Programming by Example meets Historical Linguistics: A Large Language Model Based Approach to Sound Law Induction

Atharva Naik, Darsh Agrawal, Hong Sng, Clayton Marr, Kexun Zhang, Nathaniel Romney Robinson, Kalvin Chang, Rebecca Byrnes, Aravind Mysore, Carolyn P. Rosé, David R. Mortensen

被引用 1 次

摘要

Historical linguists have long written "programs" that convert reconstructed words in an ancestor language into their attested descendants via ordered string rewrite functions (called SOUND LAWS) However, writing these programs is error-prone, motivating the development of automated SOUND LAW INDUCTION (SLI) which we formulate as Programming by Examples (PBE) with Large Language Models (LLMs). While LLMs have been effective for code generation, recent work has shown that PBE with LLMs is challenging but improvable by fine-tuning, especially with training data drawn from the same distribution as evaluation data.

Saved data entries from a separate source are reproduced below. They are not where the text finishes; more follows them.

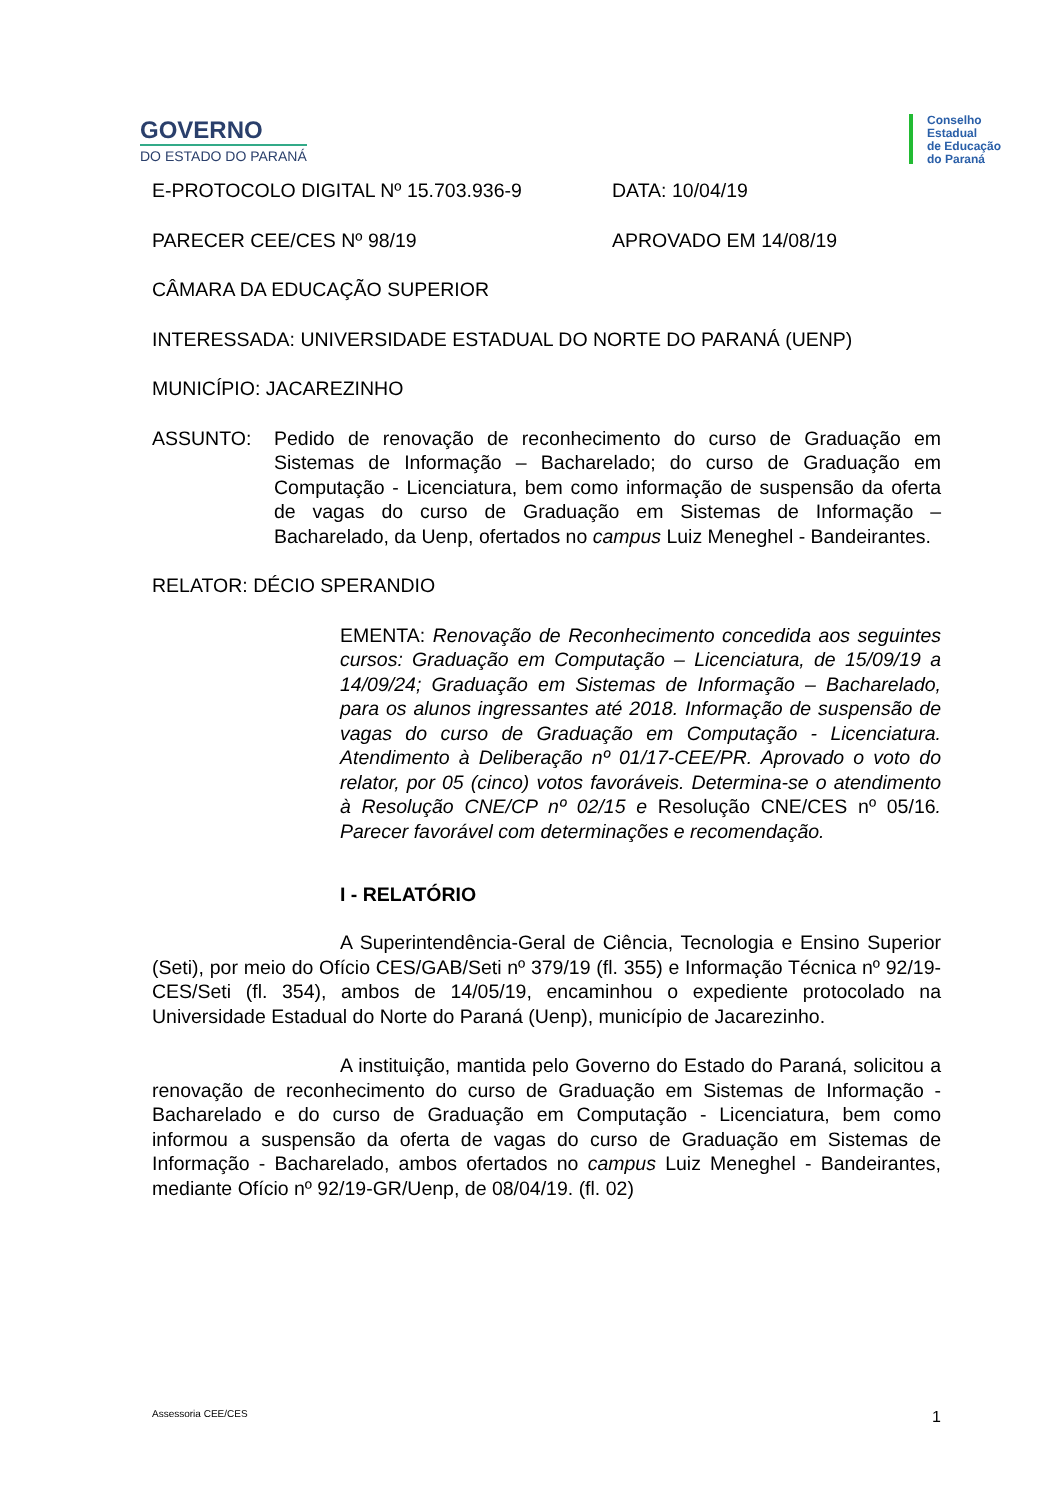GOVERNO
DO ESTADO DO PARANÁ
Conselho
Estadual
de Educação
do Paraná
E-PROTOCOLO DIGITAL Nº 15.703.936-9 DATA: 10/04/19
PARECER CEE/CES Nº 98/19 APROVADO EM 14/08/19
CÂMARA DA EDUCAÇÃO SUPERIOR
INTERESSADA: UNIVERSIDADE ESTADUAL DO NORTE DO PARANÁ (UENP)
MUNICÍPIO: JACAREZINHO
ASSUNTO: Pedido de renovação de reconhecimento do curso de Graduação em Sistemas de Informação – Bacharelado; do curso de Graduação em Computação - Licenciatura, bem como informação de suspensão da oferta de vagas do curso de Graduação em Sistemas de Informação – Bacharelado, da Uenp, ofertados no campus Luiz Meneghel - Bandeirantes.
RELATOR: DÉCIO SPERANDIO
EMENTA: Renovação de Reconhecimento concedida aos seguintes cursos: Graduação em Computação – Licenciatura, de 15/09/19 a 14/09/24; Graduação em Sistemas de Informação – Bacharelado, para os alunos ingressantes até 2018. Informação de suspensão de vagas do curso de Graduação em Computação - Licenciatura. Atendimento à Deliberação nº 01/17-CEE/PR. Aprovado o voto do relator, por 05 (cinco) votos favoráveis. Determina-se o atendimento à Resolução CNE/CP nº 02/15 e Resolução CNE/CES nº 05/16. Parecer favorável com determinações e recomendação.
I - RELATÓRIO
A Superintendência-Geral de Ciência, Tecnologia e Ensino Superior (Seti), por meio do Ofício CES/GAB/Seti nº 379/19 (fl. 355) e Informação Técnica nº 92/19-CES/Seti (fl. 354), ambos de 14/05/19, encaminhou o expediente protocolado na Universidade Estadual do Norte do Paraná (Uenp), município de Jacarezinho.
A instituição, mantida pelo Governo do Estado do Paraná, solicitou a renovação de reconhecimento do curso de Graduação em Sistemas de Informação - Bacharelado e do curso de Graduação em Computação - Licenciatura, bem como informou a suspensão da oferta de vagas do curso de Graduação em Sistemas de Informação - Bacharelado, ambos ofertados no campus Luiz Meneghel - Bandeirantes, mediante Ofício nº 92/19-GR/Uenp, de 08/04/19. (fl. 02)
Assessoria CEE/CES 1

In this paper, we create a conceptual framework regarding what constitutes a "similar distribution" for SLI and propose four kinds of synthetic data generation methods with varying amounts of inductive bias to investigate what leads to the best performance. Based on the results, we create a SOTA open source model for SLI as PBE (+6% pass rate with a third of the parameters of the next best open source LLM).